Воспроизведите без изменений часть приведённого ниже интервью с переводчиком: всё, начиная со слов «Вышел роман Бориса» и вплоть до слов «книгу на русский язык.».

==== Текст для работы

Вышел роман Бориса Виана, законченный после его смерти. Познакомьтесь с его переводчиком

16 апреля 2021 в 14:00
Фото из личного архива
На русском языке вышел роман «Деваться некуда». Писатель Борис Виан, автор «Пены дней», успел придумать фабулу и написать четыре главы. По просьбе наследников члены литературного объединения УЛИПО дописали книгу. Татьяна Наумова побеседовала с Валерием Кисловым, который перевел книгу на русский язык.

— Как вы пришли к идее, что переводить — это важно и интересно?

— В 1982 году, когда я был студентом, мне попалась книжка Бориса Виана «Сердцедер». Я вдруг захотел перевести ее на русский язык, не умея переводить и никогда не учась переводу. У меня была большая коленкоровая тетрадь, и я в нее писал от руки, потому что у меня даже печатной машинки не было. Какой‑то кусок перевел, а потом бросил и долгое время переводом не занимался.

========
==== Исходные данные

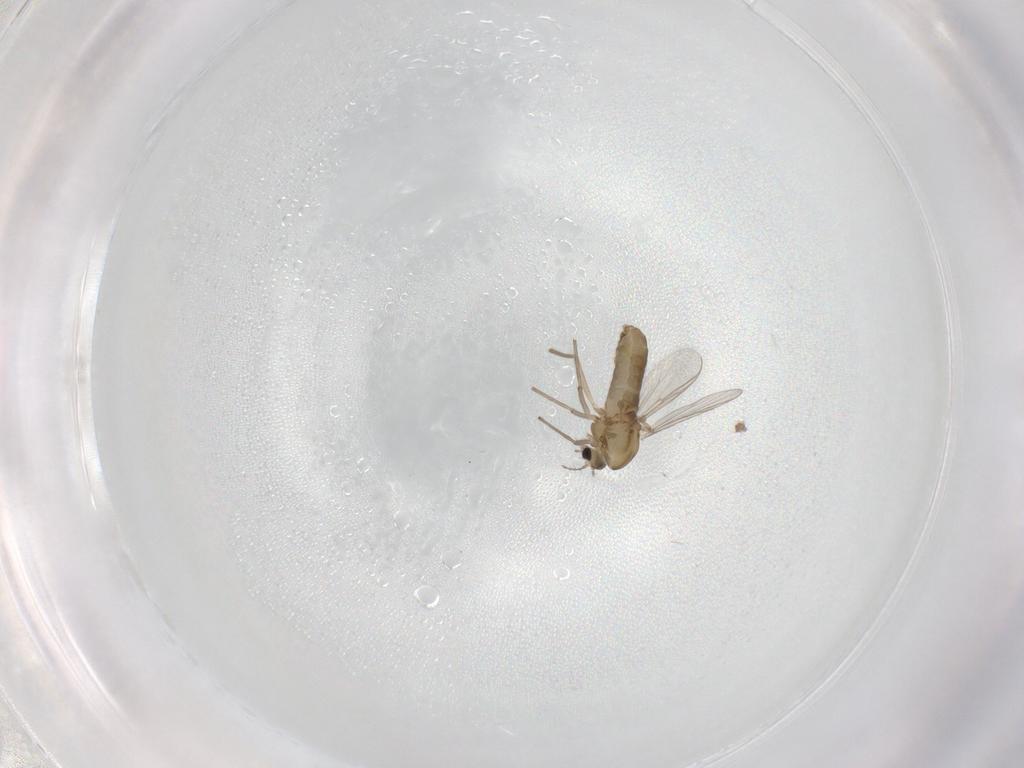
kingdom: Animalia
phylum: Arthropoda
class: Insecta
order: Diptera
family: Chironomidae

========
==== Исходные данные

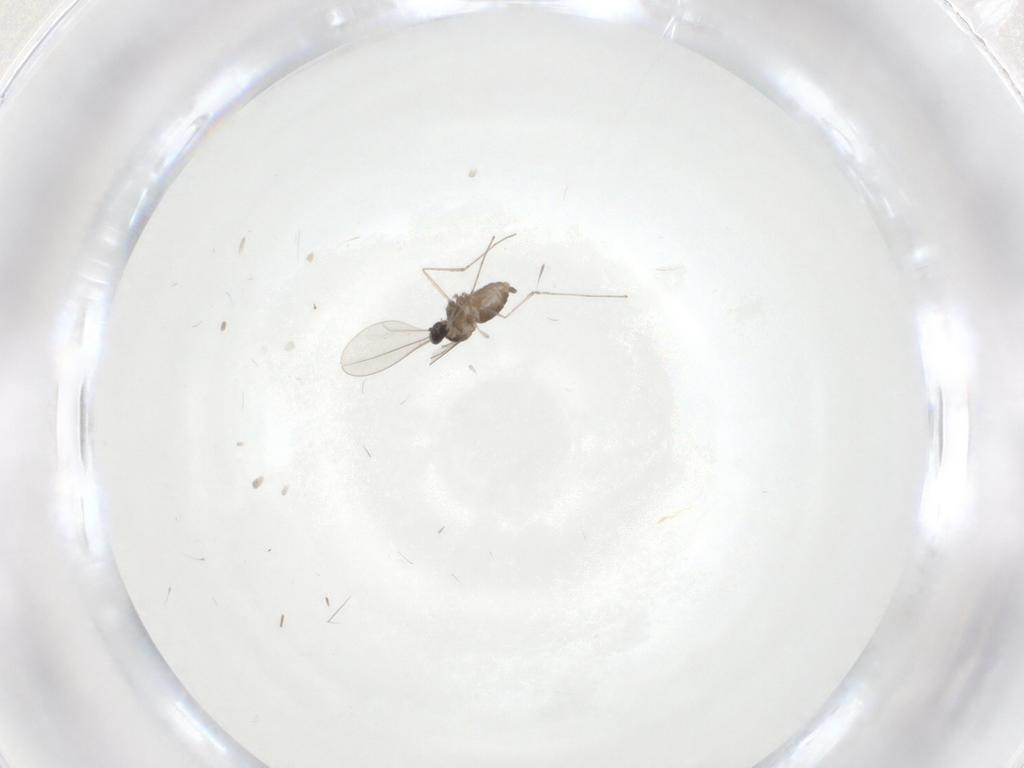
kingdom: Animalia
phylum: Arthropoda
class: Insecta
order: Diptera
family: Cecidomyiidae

========
==== Исходные данные

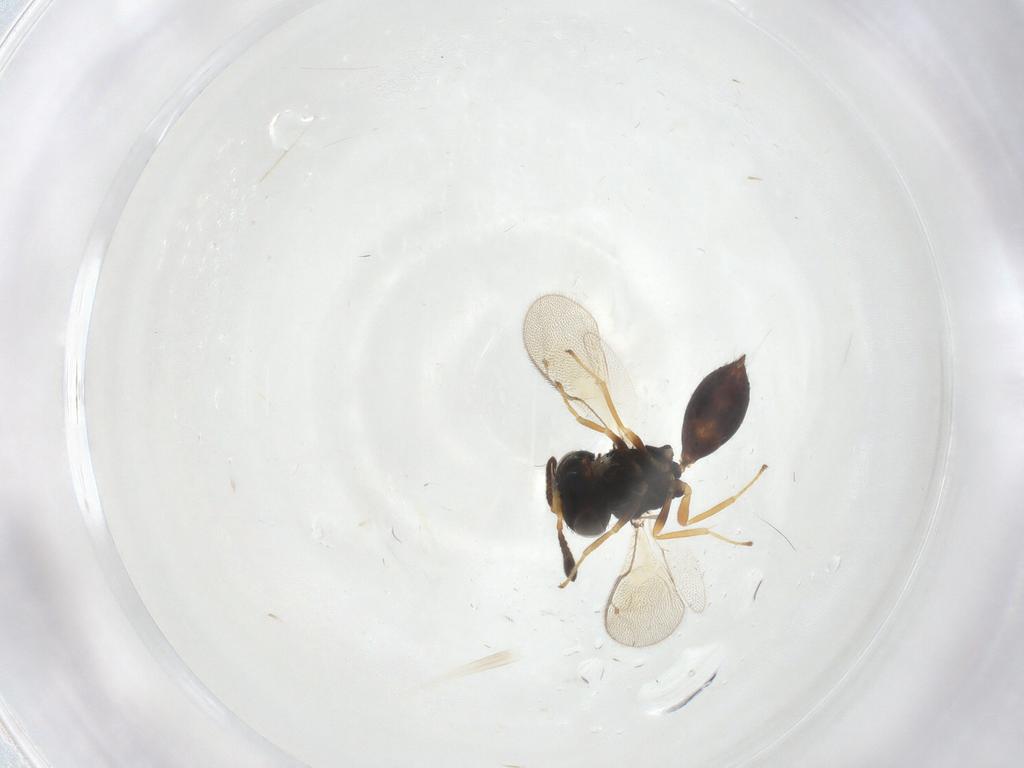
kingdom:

========

■ **Ответ к заданию**
Вышел роман Бориса Виана, законченный после его смерти. Познакомьтесь с его переводчиком

16 апреля 2021 в 14:00
Фото из личного архива
На русском языке вышел роман «Деваться некуда». Писатель Борис Виан, автор «Пены дней», успел придумать фабулу и написать четыре главы. По просьбе наследников члены литературного объединения УЛИПО дописали книгу. Татьяна Наумова побеседовала с Валерием Кисловым, который перевел книгу на русский язык.